Spontaneous Bacterial Peritonitis Treatment & Management
- Author: Thomas E Green, DO, MPH, FACOEP, FACEP; Chief Editor: Rick Kulkarni, MD more...
Approach Considerations
A 2009 guideline from the American Association for the Study of Liver Diseases recommends that adult cirrhotic patients with ascitic fluid polymorphonuclear neutrophil (PMN) counts greater than 250 cells/ µL receive empiric antibiotic therapy (eg, an intravenous third-generation cephalosporin, preferably cefotaxime 2 g every 8 hours).[4] As an alternative to intravenous cefotaxime, inpatients with cirrhosis can be treated with oral ofloxacin (400 mg twice per day), if none of the following contraindications are present[4] :
- Prior exposure to quinolones
- Vomiting
- Shock
- Grade II (or higher) hepatic encephalopathy
- Serum creatinine greater than 3 mg/dL
Patients with a peritoneal fluid PMN count greater than 500 cells/µL should universally be admitted and treated for spontaneous bacterial peritonitis, regardless of peritoneal fluid Gram stain result. Antibiotics should be initiated as soon as possible. The regimen can be chosen empirically, unless microbiologic studies further guide treatment.

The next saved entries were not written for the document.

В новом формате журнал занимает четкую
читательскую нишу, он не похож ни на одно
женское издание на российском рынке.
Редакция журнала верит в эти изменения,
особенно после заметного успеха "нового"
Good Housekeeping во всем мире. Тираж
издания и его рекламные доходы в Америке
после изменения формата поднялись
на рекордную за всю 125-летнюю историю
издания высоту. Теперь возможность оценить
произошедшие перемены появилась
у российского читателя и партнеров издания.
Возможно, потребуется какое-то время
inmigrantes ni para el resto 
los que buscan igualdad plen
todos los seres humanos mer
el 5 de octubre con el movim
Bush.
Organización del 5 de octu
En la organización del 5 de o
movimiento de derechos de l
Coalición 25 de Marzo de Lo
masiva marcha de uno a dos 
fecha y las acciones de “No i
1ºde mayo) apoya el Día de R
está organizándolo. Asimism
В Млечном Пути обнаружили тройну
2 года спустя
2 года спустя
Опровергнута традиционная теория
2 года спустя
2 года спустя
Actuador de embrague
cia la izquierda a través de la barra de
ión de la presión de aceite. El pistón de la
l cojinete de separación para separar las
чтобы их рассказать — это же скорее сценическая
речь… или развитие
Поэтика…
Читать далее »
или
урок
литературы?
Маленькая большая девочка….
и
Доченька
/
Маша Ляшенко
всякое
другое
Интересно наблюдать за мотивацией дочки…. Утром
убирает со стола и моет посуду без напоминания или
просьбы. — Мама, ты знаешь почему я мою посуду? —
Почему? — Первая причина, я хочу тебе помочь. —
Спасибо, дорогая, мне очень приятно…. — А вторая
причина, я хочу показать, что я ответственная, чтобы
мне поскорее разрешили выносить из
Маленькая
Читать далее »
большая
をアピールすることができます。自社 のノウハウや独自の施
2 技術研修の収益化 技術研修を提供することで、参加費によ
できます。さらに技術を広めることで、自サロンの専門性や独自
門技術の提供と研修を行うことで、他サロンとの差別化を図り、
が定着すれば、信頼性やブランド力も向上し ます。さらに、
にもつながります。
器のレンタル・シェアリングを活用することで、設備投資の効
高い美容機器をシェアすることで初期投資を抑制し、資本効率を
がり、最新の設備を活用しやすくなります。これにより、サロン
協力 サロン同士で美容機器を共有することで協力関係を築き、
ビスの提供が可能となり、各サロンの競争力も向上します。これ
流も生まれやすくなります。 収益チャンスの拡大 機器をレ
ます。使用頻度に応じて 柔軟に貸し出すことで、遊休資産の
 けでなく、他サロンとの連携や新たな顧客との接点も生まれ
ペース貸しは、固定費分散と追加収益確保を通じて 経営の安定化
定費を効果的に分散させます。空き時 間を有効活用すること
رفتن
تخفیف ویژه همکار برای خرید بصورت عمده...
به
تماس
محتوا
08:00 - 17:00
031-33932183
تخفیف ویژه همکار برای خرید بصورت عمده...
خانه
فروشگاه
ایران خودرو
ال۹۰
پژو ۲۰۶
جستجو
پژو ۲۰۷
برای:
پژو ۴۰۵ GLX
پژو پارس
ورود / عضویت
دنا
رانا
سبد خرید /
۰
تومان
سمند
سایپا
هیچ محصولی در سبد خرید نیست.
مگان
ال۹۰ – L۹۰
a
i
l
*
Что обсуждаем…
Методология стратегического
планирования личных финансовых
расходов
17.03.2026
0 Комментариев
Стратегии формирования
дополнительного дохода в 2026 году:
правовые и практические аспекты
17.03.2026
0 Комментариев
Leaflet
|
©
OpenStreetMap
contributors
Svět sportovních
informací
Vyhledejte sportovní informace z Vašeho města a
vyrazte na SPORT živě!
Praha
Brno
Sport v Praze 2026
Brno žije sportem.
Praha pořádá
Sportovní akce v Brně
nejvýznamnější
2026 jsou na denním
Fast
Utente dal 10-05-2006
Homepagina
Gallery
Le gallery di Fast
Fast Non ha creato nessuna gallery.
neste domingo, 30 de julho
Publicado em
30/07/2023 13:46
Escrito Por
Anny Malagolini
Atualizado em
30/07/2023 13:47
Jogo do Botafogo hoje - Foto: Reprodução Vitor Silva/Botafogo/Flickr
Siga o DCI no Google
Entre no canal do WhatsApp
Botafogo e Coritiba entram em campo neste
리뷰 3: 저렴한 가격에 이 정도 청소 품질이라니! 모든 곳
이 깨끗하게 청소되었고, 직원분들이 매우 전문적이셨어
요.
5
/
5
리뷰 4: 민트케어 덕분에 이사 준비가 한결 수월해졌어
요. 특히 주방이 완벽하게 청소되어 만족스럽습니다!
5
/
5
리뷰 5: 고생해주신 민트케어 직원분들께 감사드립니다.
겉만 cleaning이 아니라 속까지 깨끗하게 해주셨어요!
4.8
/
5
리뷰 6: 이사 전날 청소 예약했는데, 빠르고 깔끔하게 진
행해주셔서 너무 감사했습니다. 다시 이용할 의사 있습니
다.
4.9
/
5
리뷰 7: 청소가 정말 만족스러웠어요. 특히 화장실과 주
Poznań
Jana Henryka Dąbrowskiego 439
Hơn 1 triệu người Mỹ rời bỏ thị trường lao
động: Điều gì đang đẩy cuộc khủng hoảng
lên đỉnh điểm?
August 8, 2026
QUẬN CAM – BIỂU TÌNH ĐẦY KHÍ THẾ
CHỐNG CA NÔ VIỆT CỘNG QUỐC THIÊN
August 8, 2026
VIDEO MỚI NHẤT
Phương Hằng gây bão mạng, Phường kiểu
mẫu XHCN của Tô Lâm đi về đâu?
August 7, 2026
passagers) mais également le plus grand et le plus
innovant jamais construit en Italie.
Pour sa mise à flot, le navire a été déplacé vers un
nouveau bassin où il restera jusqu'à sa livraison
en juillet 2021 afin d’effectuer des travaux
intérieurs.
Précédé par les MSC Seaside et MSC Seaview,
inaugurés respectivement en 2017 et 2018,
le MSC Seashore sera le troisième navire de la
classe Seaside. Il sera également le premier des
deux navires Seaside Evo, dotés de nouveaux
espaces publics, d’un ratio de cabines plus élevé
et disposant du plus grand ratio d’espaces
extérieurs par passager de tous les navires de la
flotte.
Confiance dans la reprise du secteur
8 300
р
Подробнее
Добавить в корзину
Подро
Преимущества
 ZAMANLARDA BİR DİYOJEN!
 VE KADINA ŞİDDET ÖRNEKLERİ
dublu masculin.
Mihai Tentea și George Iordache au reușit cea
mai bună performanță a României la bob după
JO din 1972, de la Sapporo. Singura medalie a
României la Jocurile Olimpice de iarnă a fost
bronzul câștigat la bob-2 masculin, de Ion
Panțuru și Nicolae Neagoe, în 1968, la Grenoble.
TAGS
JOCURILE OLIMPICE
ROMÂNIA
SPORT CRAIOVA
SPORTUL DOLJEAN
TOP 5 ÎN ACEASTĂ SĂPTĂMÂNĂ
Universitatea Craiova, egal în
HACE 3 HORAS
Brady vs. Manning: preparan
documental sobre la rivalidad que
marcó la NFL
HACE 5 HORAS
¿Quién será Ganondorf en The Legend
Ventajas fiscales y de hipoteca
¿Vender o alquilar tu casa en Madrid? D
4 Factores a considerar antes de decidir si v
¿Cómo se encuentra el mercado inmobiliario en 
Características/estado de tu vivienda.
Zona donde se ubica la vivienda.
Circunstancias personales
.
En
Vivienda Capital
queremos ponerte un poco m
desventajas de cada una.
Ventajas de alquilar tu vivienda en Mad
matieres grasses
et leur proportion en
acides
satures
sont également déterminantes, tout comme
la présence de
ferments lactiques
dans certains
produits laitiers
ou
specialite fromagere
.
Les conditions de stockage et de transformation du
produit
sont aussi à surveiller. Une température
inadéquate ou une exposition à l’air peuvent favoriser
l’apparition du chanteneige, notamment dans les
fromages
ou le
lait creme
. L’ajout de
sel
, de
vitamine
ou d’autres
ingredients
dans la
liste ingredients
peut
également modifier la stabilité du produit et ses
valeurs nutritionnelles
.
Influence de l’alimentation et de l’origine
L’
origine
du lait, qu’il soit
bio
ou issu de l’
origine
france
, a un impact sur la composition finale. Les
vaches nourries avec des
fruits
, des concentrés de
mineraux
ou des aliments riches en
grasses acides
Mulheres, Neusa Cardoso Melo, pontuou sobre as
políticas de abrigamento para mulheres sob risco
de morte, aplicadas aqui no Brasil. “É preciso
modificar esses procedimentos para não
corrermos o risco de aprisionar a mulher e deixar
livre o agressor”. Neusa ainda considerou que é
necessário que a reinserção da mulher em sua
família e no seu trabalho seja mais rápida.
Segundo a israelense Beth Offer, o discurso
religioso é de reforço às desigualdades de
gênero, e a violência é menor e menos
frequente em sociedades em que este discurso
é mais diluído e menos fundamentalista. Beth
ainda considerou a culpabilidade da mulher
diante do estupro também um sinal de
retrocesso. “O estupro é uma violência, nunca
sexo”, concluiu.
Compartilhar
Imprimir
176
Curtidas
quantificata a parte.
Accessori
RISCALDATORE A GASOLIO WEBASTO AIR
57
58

For patients with a peritoneal fluid PMN count below 250 cells/µL, management depends upon the results of ascitic fluid cultures. All symptomatic patients should be admitted. Patients whose culture results are positive should be treated for spontaneous bacterial peritonitis. A select subset of patients who are completely asymptomatic yet have positive culture results may be managed without treatment but must undergo a follow-up paracentesis within 24-48 hours.
All symptomatic patients with a peritoneal fluid PMN count of 250-500 cells/µL should be admitted and treated for spontaneous bacterial peritonitis.
Inpatient Care
For spontaneous bacterial peritonitis (SBP), a 10- to 14-day course of antibiotics is recommended. Although not required, a repeat peritoneal fluid analysis is recommended to verify declining PMN counts and sterilization of ascitic fluid.
If improvement in ascitic fluid or clinical condition does not occur within 48 hours, further evaluation is required to rule out bowel perforation or intra-abdominal abscess. Evaluation may include a combination of radiography, CT scanning, intraluminal contrast studies, or surgical exploration.